> Problem details: All of the records need to be retyped exactly, with no line dropped.

Saved entries:
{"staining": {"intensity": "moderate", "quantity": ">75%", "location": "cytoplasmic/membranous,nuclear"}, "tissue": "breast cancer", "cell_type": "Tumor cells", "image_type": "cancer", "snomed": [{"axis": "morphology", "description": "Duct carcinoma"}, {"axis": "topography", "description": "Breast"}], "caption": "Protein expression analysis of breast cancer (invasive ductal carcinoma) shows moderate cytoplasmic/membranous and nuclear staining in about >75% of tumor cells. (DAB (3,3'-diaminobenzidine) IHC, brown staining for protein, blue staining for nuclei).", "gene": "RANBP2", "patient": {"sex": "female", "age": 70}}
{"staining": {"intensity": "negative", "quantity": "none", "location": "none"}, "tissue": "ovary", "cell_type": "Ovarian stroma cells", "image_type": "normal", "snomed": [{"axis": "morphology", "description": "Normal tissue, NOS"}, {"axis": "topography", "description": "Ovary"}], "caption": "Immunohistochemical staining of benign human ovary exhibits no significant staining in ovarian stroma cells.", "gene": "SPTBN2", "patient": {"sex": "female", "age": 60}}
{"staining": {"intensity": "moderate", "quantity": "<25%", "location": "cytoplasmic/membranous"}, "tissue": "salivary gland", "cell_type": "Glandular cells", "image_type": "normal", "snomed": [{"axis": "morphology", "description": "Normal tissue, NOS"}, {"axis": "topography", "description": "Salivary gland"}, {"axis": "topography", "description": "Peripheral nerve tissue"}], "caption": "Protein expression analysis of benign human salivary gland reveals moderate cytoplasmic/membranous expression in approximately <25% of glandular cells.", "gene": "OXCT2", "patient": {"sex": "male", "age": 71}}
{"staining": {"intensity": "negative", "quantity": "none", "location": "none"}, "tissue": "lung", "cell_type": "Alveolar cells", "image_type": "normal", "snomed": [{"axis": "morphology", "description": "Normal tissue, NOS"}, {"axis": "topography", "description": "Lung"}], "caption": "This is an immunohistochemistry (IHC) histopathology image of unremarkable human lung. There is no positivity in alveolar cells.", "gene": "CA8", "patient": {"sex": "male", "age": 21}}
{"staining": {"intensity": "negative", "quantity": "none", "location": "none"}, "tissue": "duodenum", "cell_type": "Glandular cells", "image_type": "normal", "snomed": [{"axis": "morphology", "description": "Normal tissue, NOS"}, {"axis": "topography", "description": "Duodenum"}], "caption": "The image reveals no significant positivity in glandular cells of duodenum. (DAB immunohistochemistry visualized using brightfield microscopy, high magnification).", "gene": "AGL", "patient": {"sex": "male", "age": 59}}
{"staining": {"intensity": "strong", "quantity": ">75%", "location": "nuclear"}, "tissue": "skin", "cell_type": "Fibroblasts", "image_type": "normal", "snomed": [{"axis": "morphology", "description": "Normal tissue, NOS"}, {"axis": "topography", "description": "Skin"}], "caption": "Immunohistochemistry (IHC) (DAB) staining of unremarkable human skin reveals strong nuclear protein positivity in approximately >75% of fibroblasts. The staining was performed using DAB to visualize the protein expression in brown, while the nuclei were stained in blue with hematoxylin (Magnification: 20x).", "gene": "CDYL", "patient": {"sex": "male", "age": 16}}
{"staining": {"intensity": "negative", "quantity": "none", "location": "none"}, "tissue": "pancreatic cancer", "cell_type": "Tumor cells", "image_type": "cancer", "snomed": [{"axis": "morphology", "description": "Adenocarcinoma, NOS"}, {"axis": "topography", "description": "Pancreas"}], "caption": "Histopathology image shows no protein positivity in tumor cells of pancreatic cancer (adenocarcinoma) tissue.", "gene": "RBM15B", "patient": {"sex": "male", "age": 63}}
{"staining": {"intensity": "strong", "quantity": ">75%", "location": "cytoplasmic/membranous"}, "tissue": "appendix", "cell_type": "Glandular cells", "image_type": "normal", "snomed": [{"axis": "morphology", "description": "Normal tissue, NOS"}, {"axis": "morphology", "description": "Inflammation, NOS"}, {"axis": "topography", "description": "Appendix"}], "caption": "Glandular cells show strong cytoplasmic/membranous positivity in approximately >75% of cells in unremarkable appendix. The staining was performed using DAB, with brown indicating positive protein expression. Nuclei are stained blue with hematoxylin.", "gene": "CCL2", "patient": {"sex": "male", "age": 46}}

> Solved exercise:
{"staining": {"intensity": "moderate", "quantity": ">75%", "location": "cytoplasmic/membranous,nuclear"}, "tissue": "breast cancer", "cell_type": "Tumor cells", "image_type": "cancer", "snomed": [{"axis": "morphology", "description": "Duct carcinoma"}, {"axis": "topography", "description": "Breast"}], "caption": "Protein expression analysis of breast cancer (invasive ductal carcinoma) shows moderate cytoplasmic/membranous and nuclear staining in about >75% of tumor cells. (DAB (3,3'-diaminobenzidine) IHC, brown staining for protein, blue staining for nuclei).", "gene": "RANBP2", "patient": {"sex": "female", "age": 70}}
{"staining": {"intensity": "negative", "quantity": "none", "location": "none"}, "tissue": "ovary", "cell_type": "Ovarian stroma cells", "image_type": "normal", "snomed": [{"axis": "morphology", "description": "Normal tissue, NOS"}, {"axis": "topography", "description": "Ovary"}], "caption": "Immunohistochemical staining of benign human ovary exhibits no significant staining in ovarian stroma cells.", "gene": "SPTBN2", "patient": {"sex": "female", "age": 60}}
{"staining": {"intensity": "moderate", "quantity": "<25%", "location": "cytoplasmic/membranous"}, "tissue": "salivary gland", "cell_type": "Glandular cells", "image_type": "normal", "snomed": [{"axis": "morphology", "description": "Normal tissue, NOS"}, {"axis": "topography", "description": "Salivary gland"}, {"axis": "topography", "description": "Peripheral nerve tissue"}], "caption": "Protein expression analysis of benign human salivary gland reveals moderate cytoplasmic/membranous expression in approximately <25% of glandular cells.", "gene": "OXCT2", "patient": {"sex": "male", "age": 71}}
{"staining": {"intensity": "negative", "quantity": "none", "location": "none"}, "tissue": "lung", "cell_type": "Alveolar cells", "image_type": "normal", "snomed": [{"axis": "morphology", "description": "Normal tissue, NOS"}, {"axis": "topography", "description": "Lung"}], "caption": "This is an immunohistochemistry (IHC) histopathology image of unremarkable human lung. There is no positivity in alveolar cells.", "gene": "CA8", "patient": {"sex": "male", "age": 21}}
{"staining": {"intensity": "negative", "quantity": "none", "location": "none"}, "tissue": "duodenum", "cell_type": "Glandular cells", "image_type": "normal", "snomed": [{"axis": "morphology", "description": "Normal tissue, NOS"}, {"axis": "topography", "description": "Duodenum"}], "caption": "The image reveals no significant positivity in glandular cells of duodenum. (DAB immunohistochemistry visualized using brightfield microscopy, high magnification).", "gene": "AGL", "patient": {"sex": "male", "age": 59}}
{"staining": {"intensity": "strong", "quantity": ">75%", "location": "nuclear"}, "tissue": "skin", "cell_type": "Fibroblasts", "image_type": "normal", "snomed": [{"axis": "morphology", "description": "Normal tissue, NOS"}, {"axis": "topography", "description": "Skin"}], "caption": "Immunohistochemistry (IHC) (DAB) staining of unremarkable human skin reveals strong nuclear protein positivity in approximately >75% of fibroblasts. The staining was performed using DAB to visualize the protein expression in brown, while the nuclei were stained in blue with hematoxylin (Magnification: 20x).", "gene": "CDYL", "patient": {"sex": "male", "age": 16}}
{"staining": {"intensity": "negative", "quantity": "none", "location": "none"}, "tissue": "pancreatic cancer", "cell_type": "Tumor cells", "image_type": "cancer", "snomed": [{"axis": "morphology", "description": "Adenocarcinoma, NOS"}, {"axis": "topography", "description": "Pancreas"}], "caption": "Histopathology image shows no protein positivity in tumor cells of pancreatic cancer (adenocarcinoma) tissue.", "gene": "RBM15B", "patient": {"sex": "male", "age": 63}}
{"staining": {"intensity": "strong", "quantity": ">75%", "location": "cytoplasmic/membranous"}, "tissue": "appendix", "cell_type": "Glandular cells", "image_type": "normal", "snomed": [{"axis": "morphology", "description": "Normal tissue, NOS"}, {"axis": "morphology", "description": "Inflammation, NOS"}, {"axis": "topography", "description": "Appendix"}], "caption": "Glandular cells show strong cytoplasmic/membranous positivity in approximately >75% of cells in unremarkable appendix. The staining was performed using DAB, with brown indicating positive protein expression. Nuclei are stained blue with hematoxylin.", "gene": "CCL2", "patient": {"sex": "male", "age": 46}}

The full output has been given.